--- Text passage Enclosed Below ---
Glossary

Kafka Producers

Kafka producers write records to topics. They control encoding, routing to partitions, delivery guarantees, and throughput. This guide explains the producer API end to end and shows where producers fit in a modern streaming stack.

What a Kafka Producer Does

A Kafka producer sends records to a topic and routes each record to a partition. The client connects to brokers, fetches metadata, and batches writes for throughput. Producers control delivery policy, retries, compression, and partition choice, which sets latency, cost, and durability.

API notes

A record carries a topic, optional key, value, and optional headers. The KafkaProducer is thread safe, so one shared instance per process often works best. You can send asynchronously with a callback or call Future.get() for sync behavior. Set a clear client.id, since brokers expose it in logs and metrics and this speeds triage.

Example: CLI quick start

kafka-console-producer --topic orders --bootstrap-server localhost:9092 \
  --property parse.key=true --property key.separator=:

Each key:value line becomes a keyed record.

Setup and Serialization

Producers must serialize keys and values into bytes. A schema keeps changes safe across teams and time.

Pick a format and a registry. Avro, Protobuf, and JSON Schema pair well with a Schema Registry that stores versions and enforces compatibility.

Key properties:

  • bootstrap.servers for initial brokers.

  • key.serializer and value.serializer for encoding.

  • client.id for traceability.

  • compression.type to reduce bytes on the wire.

  • delivery.timeout.ms, request.timeout.ms, and retries for retry policy.

Example: Java producer with Avro and callback

Properties p = new Properties();
p.put("bootstrap.servers", "broker1:9092,broker2:9092");
p.put("key.serializer", "org.apache.kafka.common.serialization.StringSerializer");
p.put("value.serializer", "io.confluent.kafka.serializers.KafkaAvroSerializer");
p.put("schema.registry.url", "http://registry:8081");
p.put("client.id", "payments-prod-v1");
p.put("enable.idempotence", "true");

try (Producer<String, GenericRecord> producer = new KafkaProducer<>(p)) {
  ProducerRecord<String, GenericRecord> rec = new ProducerRecord<>("payments", "user-42", value);
  producer.send(rec, (md, ex) -> {
    if (ex != null) {
      // log error with client.id, topic, partition
    } else {
      // md.topic(), md.partition(), md.offset()
    }
  });
  producer.flush(); // optional if you close soon after
}

The try-with-resources block calls close(), which flushes in-flight records and releases resources.

Delivery Guarantees and Acknowledgments

Delivery behavior depends on acks, retries, idempotence, and transactions.

  • At-most-once sends do not retry. You can lose data on faults.

  • At-least-once sends retry. You can see duplicates.

  • Exactly-once processing uses idempotent producers and transactions with read-committed consumers to avoid both loss and duplicates in a pipeline.

Key settings:

  • acks=0 returns before storage. Lowest safety.

  • acks=1 waits for the leader write.

  • acks=all waits for the leader and in-sync replicas. Use with topic min.insync.replicas.

  • enable.idempotence=true drops duplicates created by retries within a producer session.

  • Transactions use a stable transactional.id, initTransactions, beginTransaction, and commitTransaction, with consumers set to isolation.level=read_committed.
--- End of Enclosed Text passage ---
--- Given information Enclosed Below ---
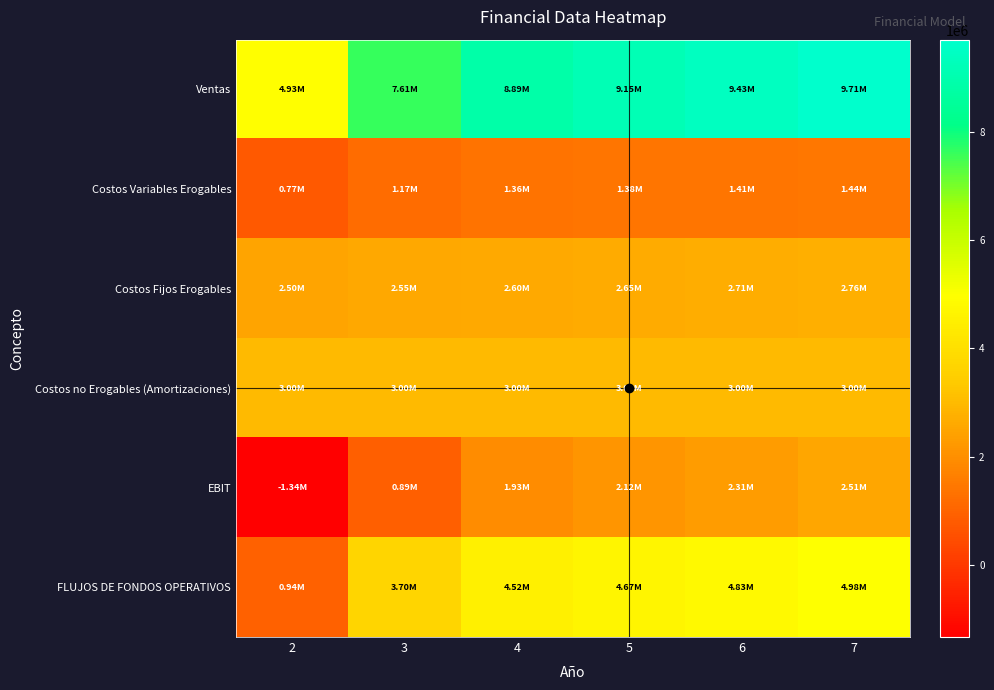

At which category is the sum across all series the highest?

7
--- End of Enclosed Given information ---
Resume the guide to Kafka producers, writing on from the end of its final bullet about transactions.

Answer area:
Error handling checklist

Treat these as retriable: NOT_LEADER_FOR_PARTITION, NETWORK_EXCEPTION, UNKNOWN_TOPIC_OR_PARTITION, REQUEST_TIMED_OUT. Treat these as non-retriable: INVALID_CONFIG, TOPIC_AUTHORIZATION_FAILED, RECORD_TOO_LARGE. Route non-retriable failures to a dead-letter topic or alert the team, then fix the cause. Handle NotEnoughReplicas on acks=all with min.insync.replicas by backing off or failing fast.

Safe write profile

acks=all
enable.idempotence=true
retries=2147483647
max.in.flight.requests.per.connection=5
delivery.timeout.ms=120000

If you need strict per-key order during retries, set max.in.flight.requests.per.connection=1 and accept lower throughput.

Keys, Partitions, and Ordering

Kafka guarantees order per partition per producer session. Your key choice decides partition placement and thus locality.

Practical rules:

  • Use a stable business key, for example user_id or order_id, to keep related events together.

  • Records without keys use a sticky strategy that forms larger batches while spreading load.

  • Hot keys can overload a single partition. Use a composite key, a salted hash for the hottest keys, or a custom partitioner.

  • Increasing partition count changes key-to-partition mapping. Plan the change during low traffic and confirm ordering needs.

Quick check for routing

Send a few key:message pairs with the console producer, then consume with partition info. You should see all records for a key in the same partition, in order.

Batching, Backpressure, and Throughput Tuning

The producer batches per partition to improve throughput. Larger batches raise efficiency and compression ratio at some latency cost.

Levers that matter:

  • batch.size sets the target batch bytes.

  • linger.ms lets the client wait briefly to coalesce records. Values around 1 to 5 ms help throughput while keeping tail latency reasonable.

  • compression.type trades CPU for bytes. LZ4 works for speed with modest savings. Zstd gives strong savings with more CPU.

  • buffer.memory bounds the client buffer. When full, send() blocks up to max.block.ms or throws.

  • max.request.size and broker message.max.bytes cap record size. Use chunking or external object storage for very large payloads.

Watch record-send-rate, record-error-rate, request-latency-avg, p95 or p99 latency, compression-rate-avg, average batch size, and bufferpool-wait-ratio. Rising retries, timeouts, or buffer waits point to broker load or network issues. Tune, then measure again.

Where It Fits in Streaming Architectures

Producers sit at the edge of a streaming stack and shape downstream state and cost.

Common placements:

  • Microservices publish domain events that drive other services.

  • CDC to Kafka uses Debezium to read database logs and publish to topics. Stable schemas and keys reduce reprocess churn.

  • Flink jobs read topics and write results to Kafka with exactly-once sinks that coordinate with Kafka transactions.

  • Kafka Streams reads and writes topics inside the same process. Idempotent or transactional producers prevent duplicate outputs on recovery.

  • Kafka Connect acts as a managed producer for databases and SaaS sources.

  • ETL to lakehouses publishes to topics that hydrate Iceberg or Delta tables through sinks.

Design notes:

  • Pick keys that match downstream grouping, for example session joins on session_id.

  • Use compatibility rules in the registry to protect consumers.

  • If the pipeline needs end-to-end exactly-once, combine idempotent producers, transactions, and read-committed consumers.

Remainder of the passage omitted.